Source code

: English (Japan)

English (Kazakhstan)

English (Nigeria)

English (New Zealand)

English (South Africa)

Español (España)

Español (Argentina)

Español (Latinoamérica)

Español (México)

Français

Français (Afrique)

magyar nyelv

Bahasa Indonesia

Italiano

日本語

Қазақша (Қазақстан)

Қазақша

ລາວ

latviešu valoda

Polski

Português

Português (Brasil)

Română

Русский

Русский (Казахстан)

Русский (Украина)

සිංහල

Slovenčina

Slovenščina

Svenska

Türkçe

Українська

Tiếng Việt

+++++

Assignment
Would you write out, word for word, the stretch of the records from the line containing "English (South Africa)" through the end of the records?

Solution to this exercise
English (South Africa)

Español (España)

Español (Argentina)

Español (Latinoamérica)

Español (México)

Français

Français (Afrique)

magyar nyelv

Bahasa Indonesia

Italiano

日本語

Қазақша (Қазақстан)

Қазақша

ລາວ

latviešu valoda

Polski

Português

Português (Brasil)

Română

Русский

Русский (Казахстан)

Русский (Украина)

සිංහල

Slovenčina

Slovenščina

Svenska

Türkçe

Українська

Tiếng Việt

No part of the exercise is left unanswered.